Hace muchos años se veían en La Palma grupos enteros de mujeres alrededor de una pieza de tela de hilo crudo, repartidas con sus almohadillas sobre el regazo, cada una a un lado de la pieza, bordando pájaros, ramos y cenefas. Eran encargos de Cuba, de Venezuela, de Brasil o de cualquier país donde esos bordados eran cotizados como regalos de gran valor en ajuares de boda o para hacer presentes a los grandes mandatarios de cualquier continente. Todavía hoy nos encontramos con alguna sentada a la puerta de su casa esperando que pase un turista que valore las toallas y pañuelos bordados tan primorosamente que más parecen cuadros que obras de hilo y aguja. Las recuerdo sentadas al borde de un cantero mientras vigilaban sus cabritas y aún les quedaba tiempo para colocarse la almohadilla en las rodillas y hacer verdaderos prodigios en un pequeño pedazo de tela.

Esas mujeres han sido parte de mi vida y de mi memoria cultural.

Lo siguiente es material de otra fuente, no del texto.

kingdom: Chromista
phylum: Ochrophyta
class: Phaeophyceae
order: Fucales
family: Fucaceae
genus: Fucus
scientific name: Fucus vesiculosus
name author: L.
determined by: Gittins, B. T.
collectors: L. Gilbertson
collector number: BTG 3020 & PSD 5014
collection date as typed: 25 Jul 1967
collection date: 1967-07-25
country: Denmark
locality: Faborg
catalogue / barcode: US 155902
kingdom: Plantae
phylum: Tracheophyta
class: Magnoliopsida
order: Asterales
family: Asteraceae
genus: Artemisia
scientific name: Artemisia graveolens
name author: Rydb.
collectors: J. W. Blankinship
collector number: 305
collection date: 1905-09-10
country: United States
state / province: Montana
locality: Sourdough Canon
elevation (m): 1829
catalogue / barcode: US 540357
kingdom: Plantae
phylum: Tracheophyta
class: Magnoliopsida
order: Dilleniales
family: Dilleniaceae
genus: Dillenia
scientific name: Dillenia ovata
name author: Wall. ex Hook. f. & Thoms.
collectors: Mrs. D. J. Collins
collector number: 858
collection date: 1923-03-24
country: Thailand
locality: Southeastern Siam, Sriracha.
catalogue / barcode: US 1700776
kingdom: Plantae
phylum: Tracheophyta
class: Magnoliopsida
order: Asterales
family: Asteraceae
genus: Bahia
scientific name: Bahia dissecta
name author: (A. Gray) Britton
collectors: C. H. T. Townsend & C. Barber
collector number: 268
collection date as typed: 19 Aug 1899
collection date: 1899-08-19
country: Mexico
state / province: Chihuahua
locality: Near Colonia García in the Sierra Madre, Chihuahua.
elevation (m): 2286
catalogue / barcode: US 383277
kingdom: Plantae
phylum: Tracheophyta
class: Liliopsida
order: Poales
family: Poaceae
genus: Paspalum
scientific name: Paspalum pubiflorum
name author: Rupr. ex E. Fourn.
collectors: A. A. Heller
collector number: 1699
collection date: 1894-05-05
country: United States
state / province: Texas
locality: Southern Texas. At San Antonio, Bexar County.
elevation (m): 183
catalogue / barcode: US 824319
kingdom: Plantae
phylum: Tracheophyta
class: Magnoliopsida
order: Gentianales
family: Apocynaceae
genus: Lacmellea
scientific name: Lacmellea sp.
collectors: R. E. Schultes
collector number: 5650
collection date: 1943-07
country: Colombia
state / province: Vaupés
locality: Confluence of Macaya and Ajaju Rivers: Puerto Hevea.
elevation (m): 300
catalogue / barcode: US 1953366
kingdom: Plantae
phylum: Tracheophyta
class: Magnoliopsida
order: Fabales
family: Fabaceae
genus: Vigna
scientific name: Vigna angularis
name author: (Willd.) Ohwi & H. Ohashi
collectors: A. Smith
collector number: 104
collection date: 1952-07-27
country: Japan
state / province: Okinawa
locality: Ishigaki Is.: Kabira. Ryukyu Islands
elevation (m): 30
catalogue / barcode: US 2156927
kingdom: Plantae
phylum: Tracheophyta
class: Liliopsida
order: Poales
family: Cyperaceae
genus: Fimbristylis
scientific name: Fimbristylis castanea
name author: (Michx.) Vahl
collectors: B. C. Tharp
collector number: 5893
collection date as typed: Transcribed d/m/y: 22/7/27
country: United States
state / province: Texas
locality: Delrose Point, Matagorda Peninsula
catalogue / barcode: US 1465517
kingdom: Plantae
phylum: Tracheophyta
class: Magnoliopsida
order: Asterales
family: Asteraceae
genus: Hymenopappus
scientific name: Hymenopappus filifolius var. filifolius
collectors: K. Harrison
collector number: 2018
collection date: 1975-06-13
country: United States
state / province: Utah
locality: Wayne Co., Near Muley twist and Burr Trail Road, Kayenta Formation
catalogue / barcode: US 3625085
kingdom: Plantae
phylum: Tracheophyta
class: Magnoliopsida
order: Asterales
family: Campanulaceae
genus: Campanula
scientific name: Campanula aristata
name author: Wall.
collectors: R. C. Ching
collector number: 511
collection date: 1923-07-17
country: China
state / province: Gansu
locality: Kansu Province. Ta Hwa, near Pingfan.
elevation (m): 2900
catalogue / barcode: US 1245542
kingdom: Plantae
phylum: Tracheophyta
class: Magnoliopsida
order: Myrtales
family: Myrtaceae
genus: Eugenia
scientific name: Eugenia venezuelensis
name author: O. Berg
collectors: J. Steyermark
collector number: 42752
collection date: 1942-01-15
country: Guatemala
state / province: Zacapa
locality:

En los cajones de muchas de las casas que he tenido que vivir esos bordados han estado presentes. Mi madre los guardaba en África en un gran aparador que presidía los muebles del salón comedor. Allí permanecían doblados entre papeles de seda blanca traídos de Inglaterra. Y de allí se sacaban en días especiales para adornar las cenas de Navidad o los domingos de banquete. En mi memoria vuelan los pavos reales entre ramos y hojas de rechie color marrón. Esos mismos manteles llegaron a Madrid y allí fueron testigos de bodas, comuniones y algún aniversario que mi madre se inventaba para sacarlos a la luz. Luego vendrían protestas de las planchadoras y alguna bronca a los invitados por las manchas de vino o mieles que quedaban desparramadas entre calados y realces. Al morir mi madre, los manteles se volvieron conmigo a Canarias pero antes pasearon por diferentes cómodas y baúles. En los largos destierros de mi alma, esas mantelerías y esas sábanas que alguna vez llegué a utilizar, me han acompañado como una prueba más de lo que soy o de lo que quiero ser. Una parte de la isla me ha envuelto por las noches y me ha acompañado en comidas, fiestas de guardar y despedidas. Luego han vuelto al cajón cubiertas por los mismos papeles de seda que usaban mi madre y mi abuela.

Pero ahora sé que nada podrá librarme de esa hermosa telaraña.